System Provenance Collection from a Database Server (completed)

Starting Date: June 2018
Prerequisites: Second Year
Will results be assigned to University:

A database server is a collection of an Operating System (OS) at its core that hosts a database – accessible from various services and devices in an enterprise network. The activities observed on the database server are of immense importance to show compliance with data governance policies. A crucial element of such a compliance is the activities carried out on the OS – which is the core focus of this project.

Data Provenance refers to records of the inputs, entities, systems and process that influence data of interest, providing a historical record of the data and its origins. To provide a holistic view of the data provenance of the data stored on a database, the provenance of the underlying OS is paramount.

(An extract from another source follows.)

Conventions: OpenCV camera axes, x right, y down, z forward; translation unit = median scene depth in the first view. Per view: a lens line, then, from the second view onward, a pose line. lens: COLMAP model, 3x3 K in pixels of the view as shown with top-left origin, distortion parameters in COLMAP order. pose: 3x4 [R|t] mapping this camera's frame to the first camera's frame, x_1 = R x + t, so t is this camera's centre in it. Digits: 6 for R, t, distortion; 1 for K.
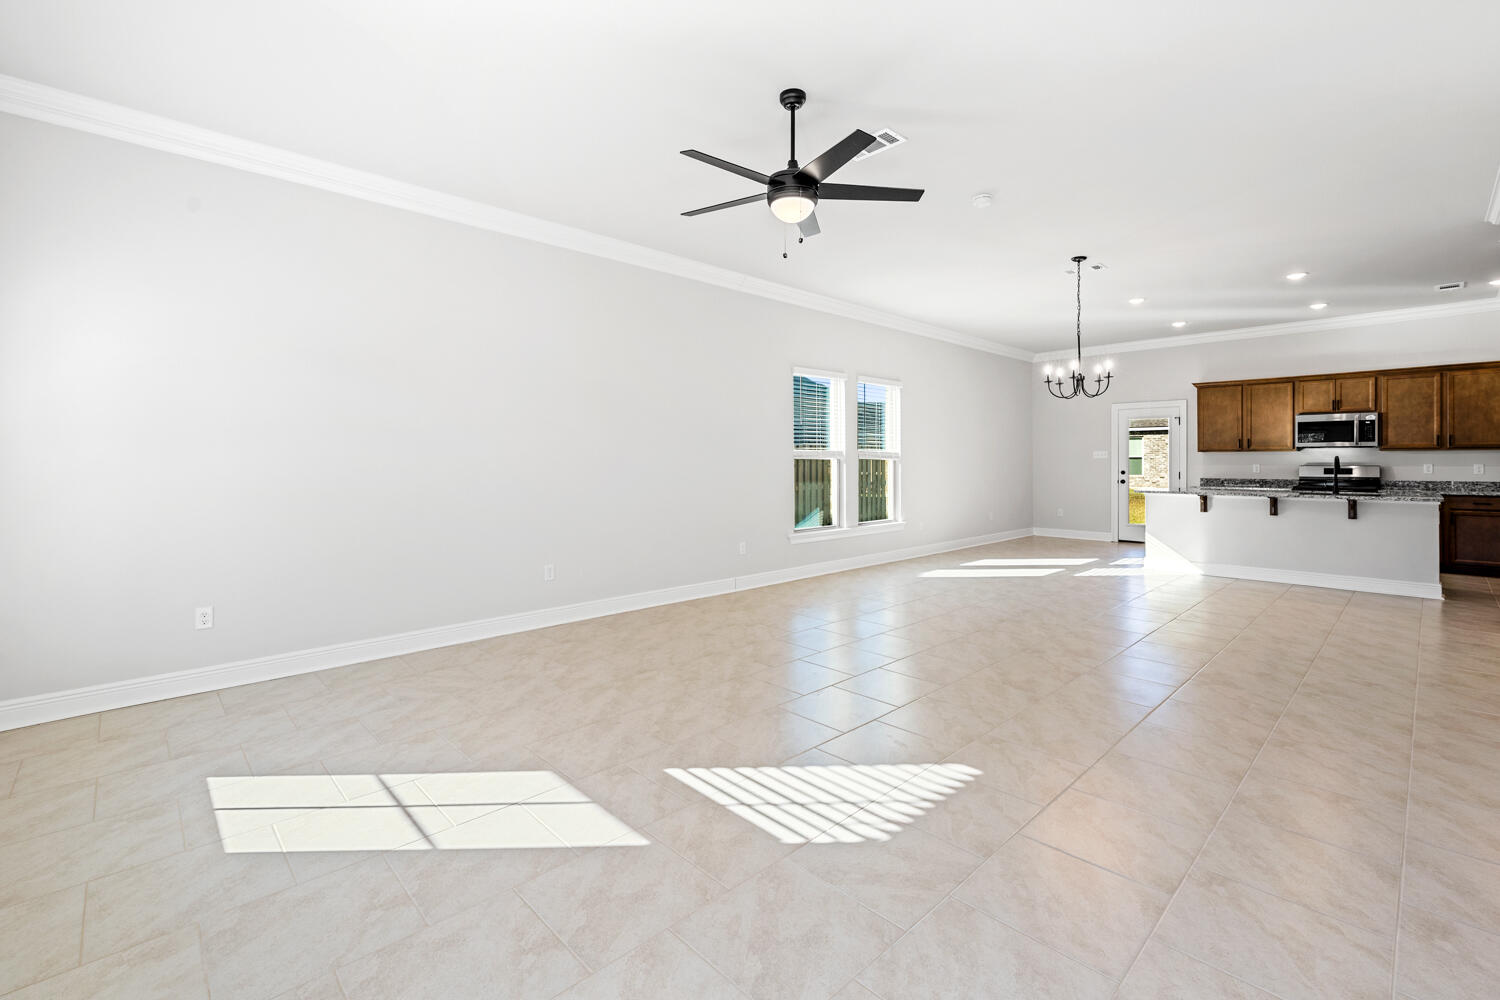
lens RADIAL K [[653.7, 0, 749.7], [0, 653.7, 466.1], [0, 0, 1]] dist [0.002377, 0.000817]
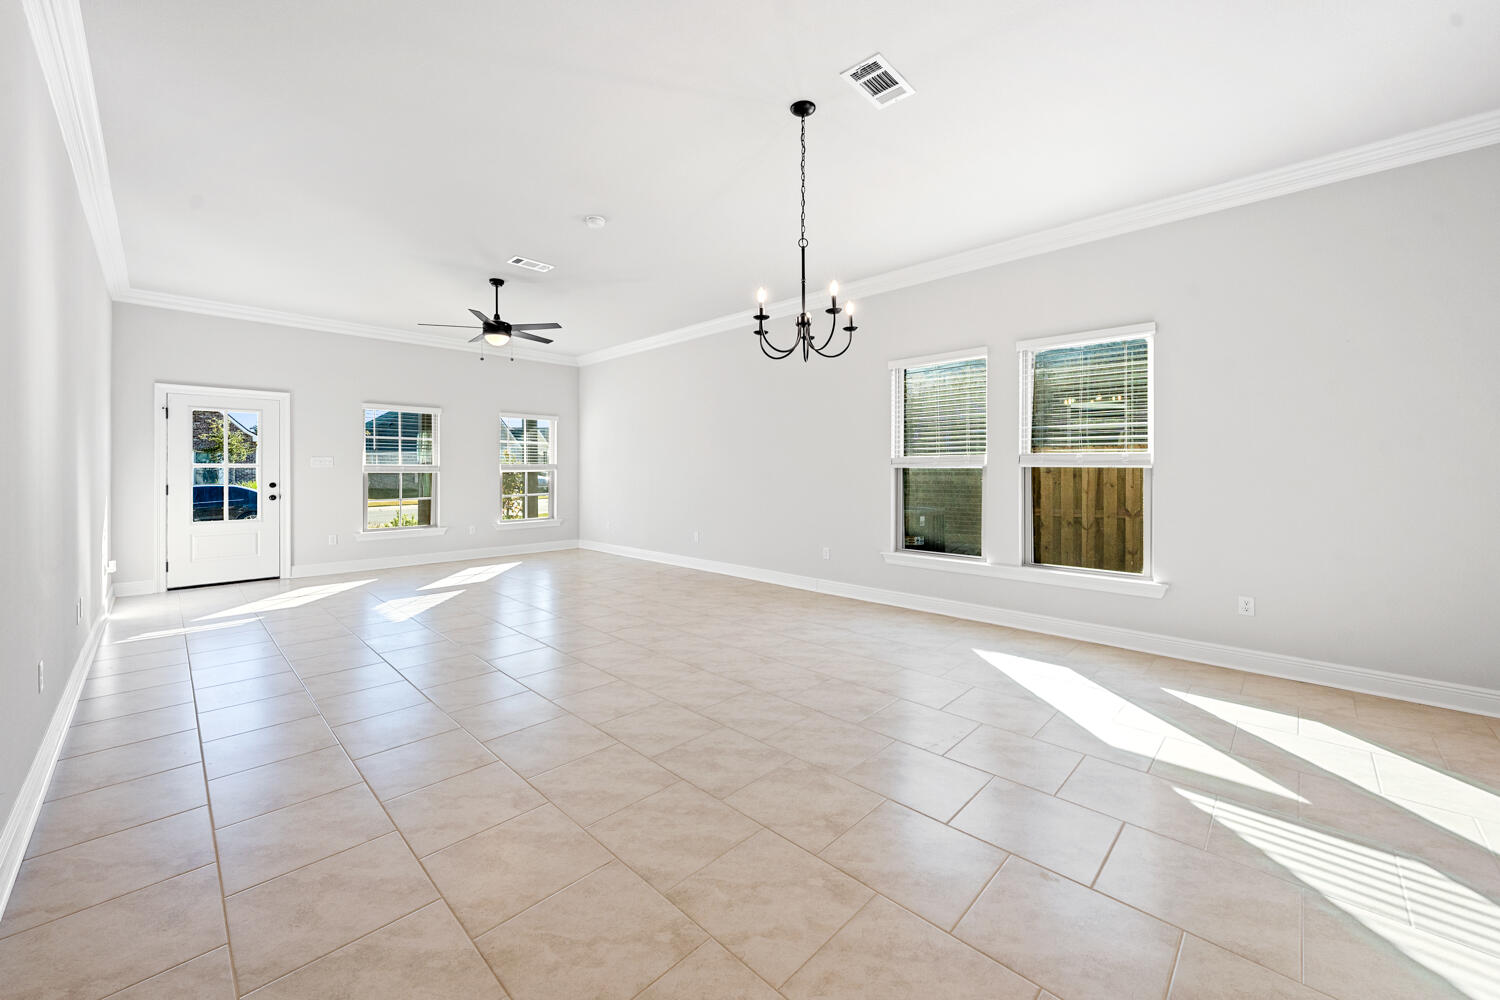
lens RADIAL K [[581.0, 0, 755.6], [0, 581.0, 484.3], [0, 0, 1]] dist [0.001671, 0.000127]
pose [[0.029862, 0.028905, -0.999136, 0.195474], [-0.005301, 0.999572, 0.028759, -0.002253], [0.999540, 0.004438, 0.030003, 0.184474]]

This project will deploy a database server running on a Linux OS. The database would be populated using synthetic data over a period of time. The aim is to understand OS provenance records and their relations to the activities carried out on the data in the respective database. The final goal is to show provenance records pattern of each of the database activity.

The student should have an interest in and willingness to learn basic data provenance, would have prior knowledge of basic MySQL. Ideally, would be familiar with C programming language and Linux OS – especially syscalls and Linux Audit Framework. Good time-management and strong writing skills.  We would use git and latex to write up the results; prior experience of these tools would be helpful but not required. Even if you do not have the right skills as listed above but you consider yourself dedicated, passionate, hardworking and willing to learn new skills, we would like to hear from you.

It is intended that once the implementation is working it can be used for practical trials, and we would anticipate that a potential conference paper may be submitted for publication based on the implementation and subsequent trials; the respective student would be a co-author of this paper.

As part of the project, you will work with an experienced and dedicate team of researchers who encourage innovative thinking and students taking ownership. You will be given necessary support throughout the project period with regular meetings, blackboard sessions and guidance on how to carry out research effectively. This project is part of much larger EPSRC funded project, so you would have an opportunity to work and contribute to a research project with real world significance and impact. In previous year’s projects, the student was co-inventor on the patent generated from the respective UROP project and also a co-author on the related research paper.